An example of this investment is the money that goes into the transport infrastructure.

Logistics

Pedro showed a map of 36 main public ports, 15 of which are used mainly for corn and soybeans. He commented that the Northern Arc has changed the game, as it is saving on costs and making it easier for commodities to be moved.

“A lot of the production in Brazil is happening in the middle of the Amazon. Mato Grosso produces more soybeans than Illinois, Iowa and half of Minnesota combined,” Pedro noted.

Soybeans once had to be transported from Mato Grosso to the south and this was awkward. Now, these soybeans can go on the river, and time and costs are saved.

The Northern Arc’s share of exports has risen massively in recent years to 37%. Almost 40% of Brazil’s soybeans go through the arc, according to the commodities expert, which he says has changed things dramatically in the last five years.

However, Brazil still does not have enough storage for its produce. That’s why you see pictures of piles of corn, he explained. Exports are hugely important.

In October, the consultant estimates Brazilian soybean exports will hit 5.5m tonnes. The country has soybeans left over this season, and so has plenty of soybeans to sell during a key window for US soybean exports, which is in September to March.

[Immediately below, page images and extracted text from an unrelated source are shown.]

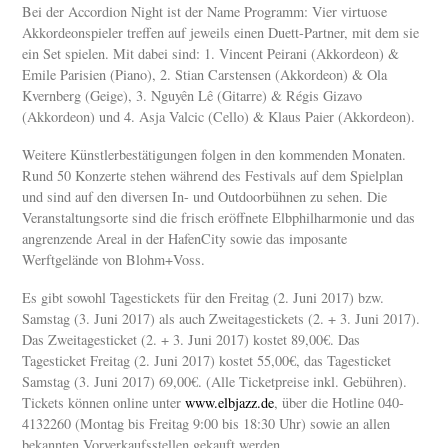
Bei der Accordion Night ist der Name Programm: Vier virtuose
Akkordeonspieler treffen auf jeweils einen Duett-Partner, mit dem sie
ein Set spielen. Mit dabei sind: 1. Vincent Peirani (Akkordeon) &
Emile Parisien (Piano), 2. Stian Carstensen (Akkordeon) & Ola
Kvernberg (Geige), 3. Nguyên Lê (Gitarre) & Régis Gizavo
(Akkordeon) und 4. Asja Valcic (Cello) & Klaus Paier (Akkordeon).
Weitere Künstlerbestätigungen folgen in den kommenden Monaten.
Rund 50 Konzerte stehen während des Festivals auf dem Spielplan
und sind auf den diversen In- und Outdoorbühnen zu sehen. Die
Veranstaltungsorte sind die frisch eröffnete Elbphilharmonie und das
angrenzende Areal in der HafenCity sowie das imposante
Werftgelände von Blohm+Voss.
Es gibt sowohl Tagestickets für den Freitag (2. Juni 2017) bzw.
Samstag (3. Juni 2017) als auch Zweitagestickets (2. + 3. Juni 2017).
Das Zweitagesticket (2. + 3. Juni 2017) kostet 89,00€. Das
Tagesticket Freitag (2. Juni 2017) kostet 55,00€, das Tagesticket
Samstag (3. Juni 2017) 69,00€. (Alle Ticketpreise inkl. Gebühren).
Tickets können online unter
www.elbjazz.de
, über die Hotline 040-
4132260 (Montag bis Freitag 9:00 bis 18:30 Uhr) sowie an allen
bekannten Vorverkaufsstellen gekauft werden.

“When the world wants to buy something, they look to Brazil and Argentina,” he said. At current growth, this looks like it will continue.

Comment

The scale and investment in crop production in Brazil is amazing. It is becoming a superpower. Interestingly the things we hear so much about here in Ireland did not come up in Pedro’s presentation: carbon emissions and footprints.

Carbon footprint

The carbon footprint of Brazilian corn sits somewhere around 1,339kg of carbon dioxide equivalents per tonne (CO2eq/t) of corn produced, according to the Global Feed Lifecycle Assessment Institute’s (GFLI) database, Rachel Connor from Barnett Hall told the room.

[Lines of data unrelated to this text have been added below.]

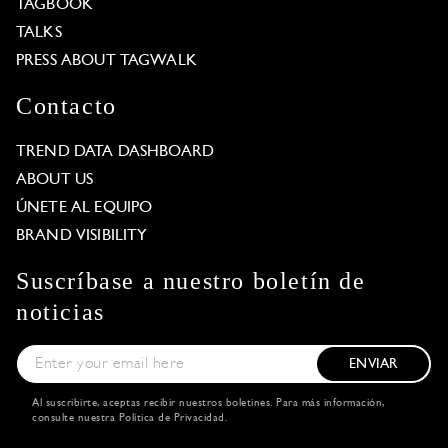
TAGBOOK
TALKS
PRESS ABOUT TAGWALK
Contacto
TREND DATA DASHBOARD
ABOUT US
ÚNETE AL EQUIPO
BRAND VISIBILITY
Suscríbase a nuestro boletín de
noticias
ENVIAR
Al suscribirte, aceptas recibir nuestros boletines. Para más información,
consulte nuestra
Política de Privacidad
.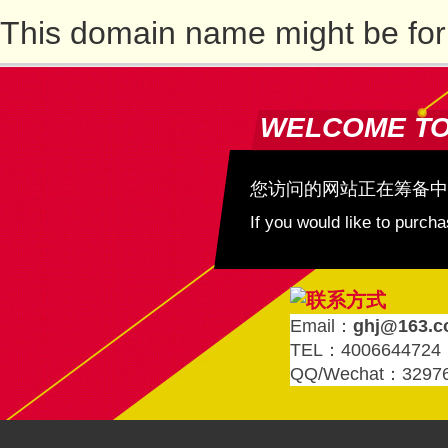
This domain name might be for
WELCOME T
您访问的网站正在筹备中
If you would like to purc
Email：
ghj@163.
TEL：4006644724
QQ/Wechat：3297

Rachel Connor, quality and ESG manager, addressing the Barnett Hall conference.

This compares with 296kg CO2eq /t for US corn. Brazilian soybeans produce 4,484kg CO2eq/t of soybeans produced compared to 429kg CO2eq/t in the US. The difference, she explained, is land use change and deforestation.

On a global scale, massive production seen in Brazil is needed to supply food to the world and keep food prices down.

We need the Government and Teagasc to work on a carbon footprint for Irish grain. At present, GFLI figures for Ireland are based off the UK’s figures

Ireland will not compete with Brazil on the margins mentioned above, so surely our selling point needs to be our more niche products for consumers who want low-carbon and environmentally sustainable food.

At present, most Irish wheat and barley goes into the same ration as the Brazilian corn or soybeans. Surely, it should be targeted at a smaller number of animals to have an Irish-fed animal producing meat or milk with added value?

Irish grain

We need the Government and Teagasc to work on a carbon footprint for Irish grain. At present, the Irish Farmers Journal understands that the GFLI figures for Ireland are based off the UK’s figures – except slightly lower due to higher yields.

The new Ag Nav calculating carbon footprints on farms from Bord Bia, Teagasc and the ICBF needs accurate figures for Irish grain, so that it can accurately differentiate between imported and native feeds, and their impact on farms’ carbon footprints.